[Records from a dataset]
——————

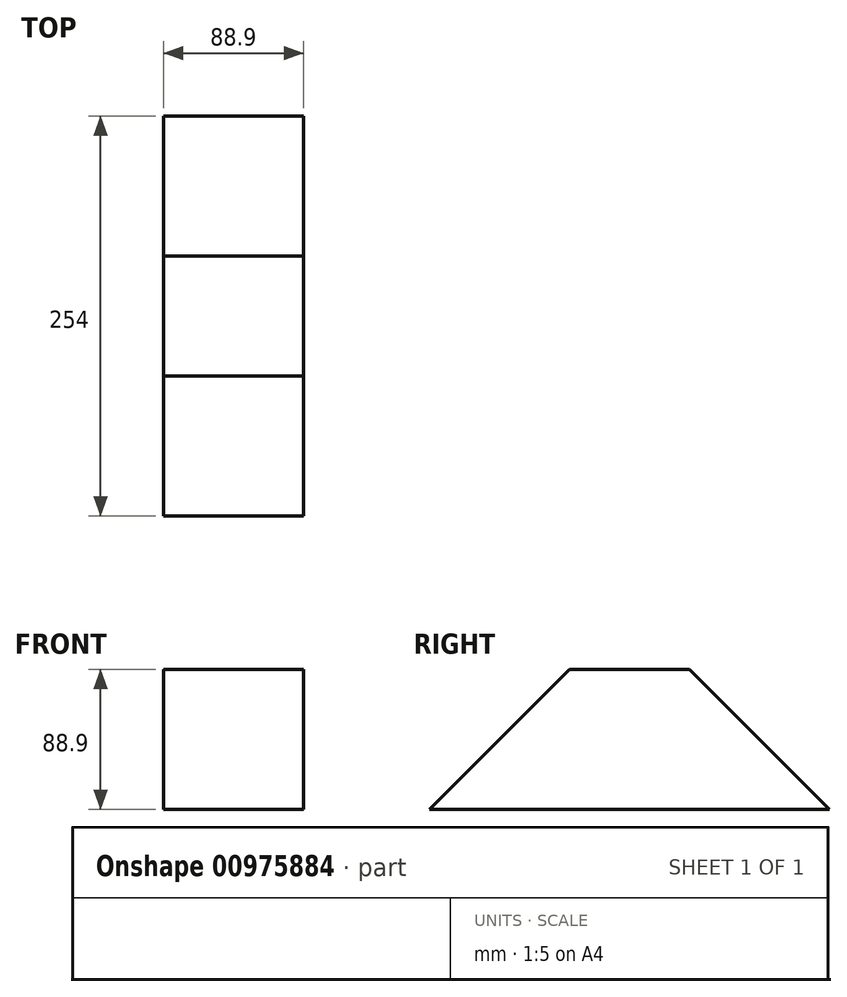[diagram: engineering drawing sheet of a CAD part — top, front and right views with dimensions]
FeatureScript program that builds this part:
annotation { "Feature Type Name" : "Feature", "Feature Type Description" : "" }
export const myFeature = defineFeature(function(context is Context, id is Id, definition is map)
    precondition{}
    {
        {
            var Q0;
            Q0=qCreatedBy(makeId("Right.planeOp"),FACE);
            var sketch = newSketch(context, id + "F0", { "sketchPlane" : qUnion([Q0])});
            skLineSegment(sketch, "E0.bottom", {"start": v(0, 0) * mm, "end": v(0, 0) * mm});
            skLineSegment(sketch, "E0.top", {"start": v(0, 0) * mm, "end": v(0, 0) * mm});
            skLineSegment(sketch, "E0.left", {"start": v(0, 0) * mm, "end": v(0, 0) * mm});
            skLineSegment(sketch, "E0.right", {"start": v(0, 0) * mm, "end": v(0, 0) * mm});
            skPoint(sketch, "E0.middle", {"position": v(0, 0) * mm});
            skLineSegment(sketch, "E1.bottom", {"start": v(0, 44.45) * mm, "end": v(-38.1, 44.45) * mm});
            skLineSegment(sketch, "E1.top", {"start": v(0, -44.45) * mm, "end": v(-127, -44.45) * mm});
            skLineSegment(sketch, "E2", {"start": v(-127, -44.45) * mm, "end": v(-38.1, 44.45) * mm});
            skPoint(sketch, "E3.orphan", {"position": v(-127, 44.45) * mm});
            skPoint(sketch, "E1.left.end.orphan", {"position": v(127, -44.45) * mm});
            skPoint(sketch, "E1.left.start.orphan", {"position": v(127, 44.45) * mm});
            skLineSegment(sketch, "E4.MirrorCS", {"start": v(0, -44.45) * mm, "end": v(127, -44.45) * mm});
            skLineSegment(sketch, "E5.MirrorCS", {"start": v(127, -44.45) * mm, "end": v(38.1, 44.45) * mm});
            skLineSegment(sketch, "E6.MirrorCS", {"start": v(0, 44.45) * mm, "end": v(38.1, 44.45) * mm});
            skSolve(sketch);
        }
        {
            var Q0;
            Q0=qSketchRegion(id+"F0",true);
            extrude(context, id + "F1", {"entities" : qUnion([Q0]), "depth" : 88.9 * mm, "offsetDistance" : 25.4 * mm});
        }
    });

——————

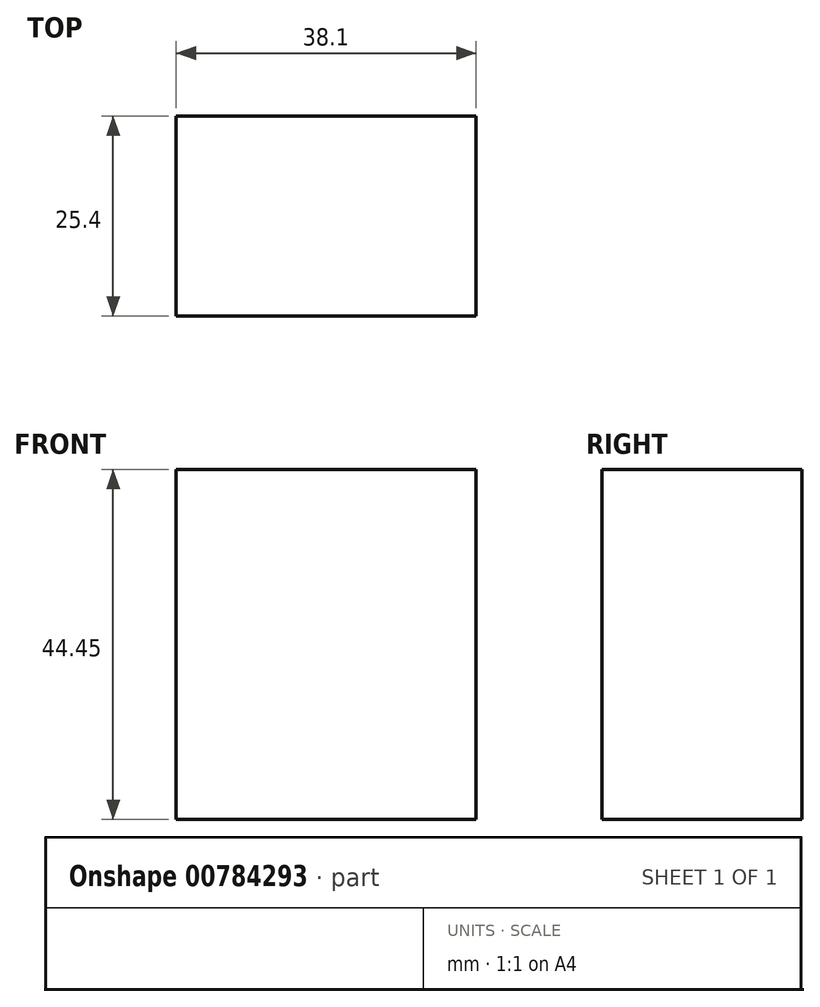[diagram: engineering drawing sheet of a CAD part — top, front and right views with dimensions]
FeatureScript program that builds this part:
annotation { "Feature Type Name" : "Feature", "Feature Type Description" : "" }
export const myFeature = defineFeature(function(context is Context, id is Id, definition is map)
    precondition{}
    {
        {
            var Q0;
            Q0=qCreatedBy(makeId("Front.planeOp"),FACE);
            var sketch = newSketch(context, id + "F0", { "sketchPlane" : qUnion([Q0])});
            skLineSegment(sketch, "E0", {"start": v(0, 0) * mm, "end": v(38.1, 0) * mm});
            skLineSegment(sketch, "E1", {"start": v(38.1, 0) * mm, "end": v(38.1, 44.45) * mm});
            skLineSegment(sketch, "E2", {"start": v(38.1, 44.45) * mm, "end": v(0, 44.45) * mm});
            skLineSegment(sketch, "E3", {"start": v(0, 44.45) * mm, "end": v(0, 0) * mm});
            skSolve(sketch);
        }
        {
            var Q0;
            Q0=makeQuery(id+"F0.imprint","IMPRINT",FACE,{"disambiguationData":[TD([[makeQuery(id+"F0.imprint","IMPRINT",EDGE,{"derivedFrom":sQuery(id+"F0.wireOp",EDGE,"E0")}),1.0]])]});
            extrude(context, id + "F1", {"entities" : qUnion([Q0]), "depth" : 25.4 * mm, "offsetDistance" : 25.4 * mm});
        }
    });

——————

→ What the task asks
Locate each line in the records above that contains the string "extrude" and copy those lines. Case counts.

→ Solution to the problem
            extrude(context, id + "F1", {"entities" : qUnion([Q0]), "depth" : 88.9 * mm, "offsetDistance" : 25.4 * mm});
            extrude(context, id + "F1", {"entities" : qUnion([Q0]), "depth" : 25.4 * mm, "offsetDistance" : 25.4 * mm});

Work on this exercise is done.